SSE is the world’s fourth biggest stock exchange in terms of market capitalisation with 7,631 listed securities and 168 million trading accounts. Total market capitalization of the exchange is estimated at $6.6 trillion. The market offers trading products, including stocks, bonds, repo bonds, futures and options. In 2015, stocks contributed 50 percent to the total turnover of SSE, while bonds and ETFs and other funds contributed 46 percent and four percent, respectively. However, option contracts have negligible trading value as they were introduced in the last year.
Pakistan’s equity market offers staggering 40 percent return. Trust deficit and small products basket are what analysts termed as the reasons behind uninspiring investor interest in stocks.

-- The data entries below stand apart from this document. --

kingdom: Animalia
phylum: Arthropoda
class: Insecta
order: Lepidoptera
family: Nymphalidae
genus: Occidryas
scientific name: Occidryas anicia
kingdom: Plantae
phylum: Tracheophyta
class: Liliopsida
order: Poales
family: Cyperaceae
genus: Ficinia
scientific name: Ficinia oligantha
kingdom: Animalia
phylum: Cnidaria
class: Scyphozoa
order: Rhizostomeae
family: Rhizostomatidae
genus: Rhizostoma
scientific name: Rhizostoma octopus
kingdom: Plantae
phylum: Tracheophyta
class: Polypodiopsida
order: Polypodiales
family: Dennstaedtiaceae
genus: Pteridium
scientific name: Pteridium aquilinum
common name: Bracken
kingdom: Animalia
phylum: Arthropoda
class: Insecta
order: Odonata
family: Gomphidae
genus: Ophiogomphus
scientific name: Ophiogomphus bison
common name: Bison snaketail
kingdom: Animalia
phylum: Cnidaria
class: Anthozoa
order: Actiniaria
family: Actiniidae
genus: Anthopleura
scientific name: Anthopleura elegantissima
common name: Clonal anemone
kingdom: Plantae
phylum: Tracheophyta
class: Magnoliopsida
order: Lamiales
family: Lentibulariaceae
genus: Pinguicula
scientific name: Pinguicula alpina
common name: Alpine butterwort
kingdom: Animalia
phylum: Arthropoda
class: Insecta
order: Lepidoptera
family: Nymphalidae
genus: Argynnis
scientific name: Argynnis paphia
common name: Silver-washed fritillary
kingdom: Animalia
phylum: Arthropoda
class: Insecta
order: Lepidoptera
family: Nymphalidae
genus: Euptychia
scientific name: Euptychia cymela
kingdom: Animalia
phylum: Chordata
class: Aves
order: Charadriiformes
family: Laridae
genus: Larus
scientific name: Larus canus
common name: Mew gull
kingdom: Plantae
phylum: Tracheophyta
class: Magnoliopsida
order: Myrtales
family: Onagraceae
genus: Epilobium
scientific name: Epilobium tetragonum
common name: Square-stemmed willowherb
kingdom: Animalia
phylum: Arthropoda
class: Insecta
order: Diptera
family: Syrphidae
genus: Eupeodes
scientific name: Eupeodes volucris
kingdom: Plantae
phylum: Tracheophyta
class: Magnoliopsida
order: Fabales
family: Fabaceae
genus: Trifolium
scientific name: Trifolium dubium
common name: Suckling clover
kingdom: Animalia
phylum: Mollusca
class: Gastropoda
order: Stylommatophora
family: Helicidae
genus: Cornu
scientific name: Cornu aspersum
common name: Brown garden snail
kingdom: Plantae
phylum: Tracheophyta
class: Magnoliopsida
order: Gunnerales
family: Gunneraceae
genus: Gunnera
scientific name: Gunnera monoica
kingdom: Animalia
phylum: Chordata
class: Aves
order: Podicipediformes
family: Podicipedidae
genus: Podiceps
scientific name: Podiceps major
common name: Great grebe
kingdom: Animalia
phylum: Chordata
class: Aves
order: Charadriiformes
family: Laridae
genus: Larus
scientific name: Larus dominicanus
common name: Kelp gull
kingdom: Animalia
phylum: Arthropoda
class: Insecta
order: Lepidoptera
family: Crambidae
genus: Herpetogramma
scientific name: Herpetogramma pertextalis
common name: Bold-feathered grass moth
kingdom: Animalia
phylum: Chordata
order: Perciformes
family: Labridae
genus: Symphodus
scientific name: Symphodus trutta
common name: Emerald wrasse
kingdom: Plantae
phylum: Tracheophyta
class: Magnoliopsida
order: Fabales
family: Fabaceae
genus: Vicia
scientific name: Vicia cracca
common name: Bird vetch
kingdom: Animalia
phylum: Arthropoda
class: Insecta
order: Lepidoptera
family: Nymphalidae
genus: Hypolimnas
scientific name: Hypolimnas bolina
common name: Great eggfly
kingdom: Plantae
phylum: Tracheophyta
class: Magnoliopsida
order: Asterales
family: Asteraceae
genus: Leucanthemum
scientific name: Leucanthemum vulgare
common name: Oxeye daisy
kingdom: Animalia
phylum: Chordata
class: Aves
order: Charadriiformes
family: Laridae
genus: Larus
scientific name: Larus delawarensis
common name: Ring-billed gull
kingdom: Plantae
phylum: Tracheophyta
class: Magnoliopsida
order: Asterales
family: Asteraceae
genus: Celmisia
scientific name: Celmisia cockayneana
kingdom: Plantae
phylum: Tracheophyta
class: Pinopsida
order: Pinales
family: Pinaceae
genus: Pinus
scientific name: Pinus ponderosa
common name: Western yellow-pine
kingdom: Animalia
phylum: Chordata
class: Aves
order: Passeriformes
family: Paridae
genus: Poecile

“Pakistan stock market penetration stands at meager 0.2 percent as compared to two percent in India, eight percent in Malaysia and 13 percent in China,” said Afzal. “The bourse presently offers only stocks and futures, while, there is no concept of derivatives and exchange trade funds (ETFs).”
In India, options and futures volumes are around 15 times of stock traded value compared to Pakistan’s 0.3 times. India, Korea and Hong Kong come at the top of the table in terms of derivative instruments with $11.4 trillion, $2.5 trillion and $0.5 trillion of annual notional turnover, respectively.
Afzal said the absence of derivatives, like options, bonds and ETFs weakened the capability of the equity market – seeing 80 percent of all the transactions in cash – to sustain the pressure of foreign selling.
“Lack of liquidity at the PSX has been a major concern for foreign investors over the past decades due to fewer derivatives,” he said. “The market has been unable to absorb foreign selloffs.”